“I made big wins, but always gave it back,” remarked an ex-gambler in a local Gamblers Anonymous self-help program. Unlike drug addiction or even alcoholism, a gambling problem isn’t a problem you can spot on someone. "If you look at me, I look like anybody else,” my new friend continued.
Not everyone who gambles is a problem gambler. "A certain number gamble excessively and become problem and pathological gamblers, harming themselves, their families, and their communities," according to the 2006 report prepared by the California State Library, Gambling in the Golden State.
My new friend recounts, "I was raising a family. I made plenty of money, but the utilities were always getting shut off." His family apparently got tired of the lies and the stealing from the family coffers. "I reached my bottom, my family left."
Not only can problem gambling ruin the individual life, it is a social problem as well. Gambling in the Golden State says "research suggests that crime rises as casinos attract visitors who either commit or are the victims of crime.”San Bernardino is home to the San Manuel Indian Bingo and Casino, a 100,000 square foot gaming facility located on the reservation of the San Manuel Band of Mission Indians. In an area that is riddled with economic disparity and crime, the casino seems like an odd place for thousands of people to flock to every weekend. But many San Bernardino residents spend their time, and their money, at the casino.
Michael Alexander, a resident of San Bernardino visits the casino once or twice a week. "Usually the first time I go, I lose. Then I have to keep going back to try and recoup." He said that he can go two or three months at a time without going to the casino. "I go in spurts."
Marciella Lopez, a 22-year old resident of San Bernardino just had her first experience at the casino. The casino offers a birthday package for guests who visit on their birthday which includes slot credit. With her credit, Lopez won $100. "It felt good. I was happy."

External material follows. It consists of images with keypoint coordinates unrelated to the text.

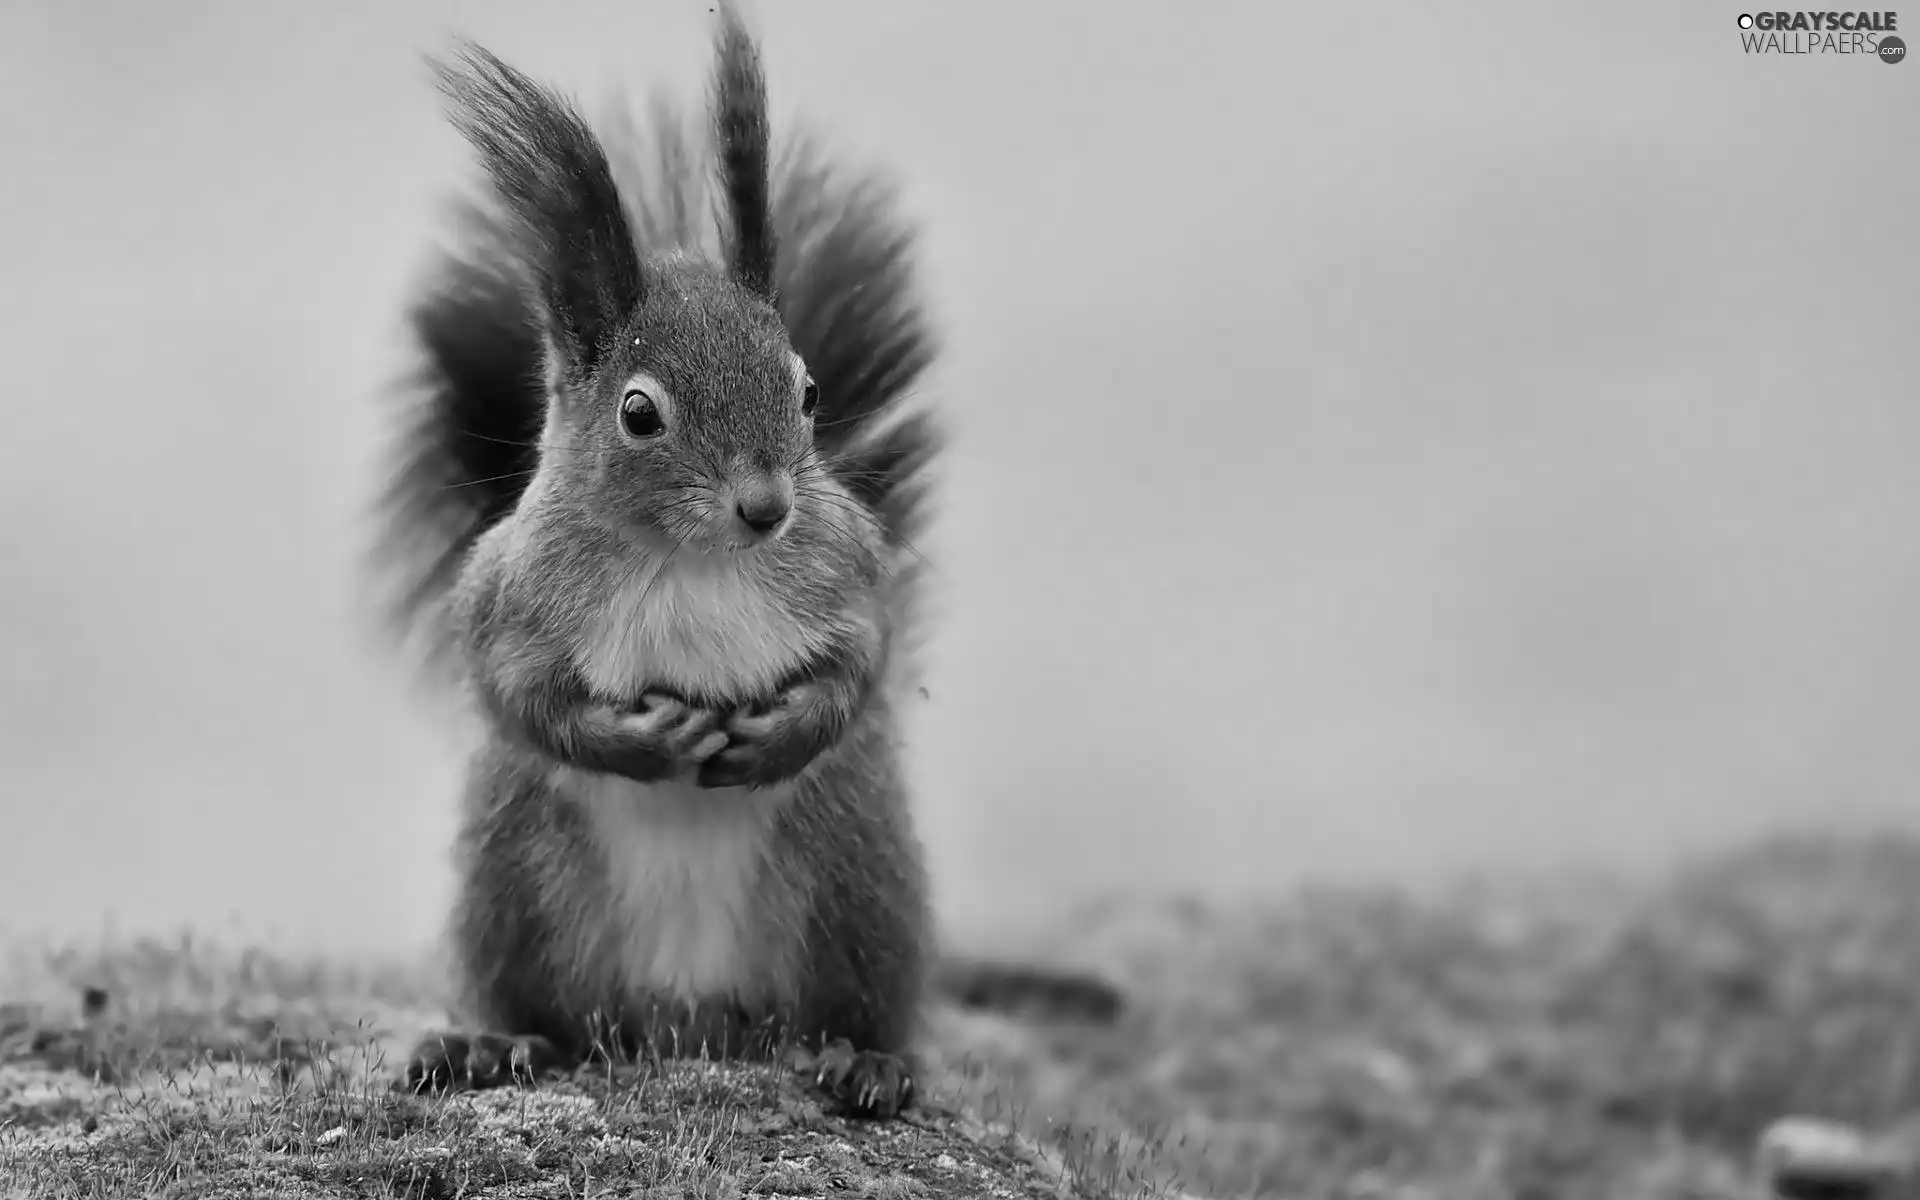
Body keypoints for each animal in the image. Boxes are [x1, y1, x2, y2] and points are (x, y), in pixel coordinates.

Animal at [366, 4, 1121, 1121]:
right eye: (639, 414)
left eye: (805, 391)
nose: (767, 507)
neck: (691, 558)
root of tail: (689, 1024)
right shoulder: (512, 596)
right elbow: (514, 694)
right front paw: (641, 742)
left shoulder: (849, 571)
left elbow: (865, 659)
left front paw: (781, 733)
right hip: (518, 879)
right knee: (555, 1017)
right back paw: (495, 1044)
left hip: (853, 876)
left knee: (850, 1007)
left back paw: (865, 1060)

But gambling is more risky for young people. In 2003, the California Nations Indian Gambling Association (CNIGA) held its first symposium on problem gambling. A CNIGA newsletter article [PDF} about the symposium reported, "The prevalence rate for problem gambling among teen-agers and young adults is two to four times that of adults. And while young people have historically grown out of the proclivity to gambling responsibly by the time they reached adulthood, some experts fear the trend may not continue." According to the California Council on Problem Gambling, "6% of the teens who have tried gambling have become pathological gamblers." San Manuel's website includes a “Responsible Gaming” page with resources that the gambler, family or friends can use for help with gambling problems.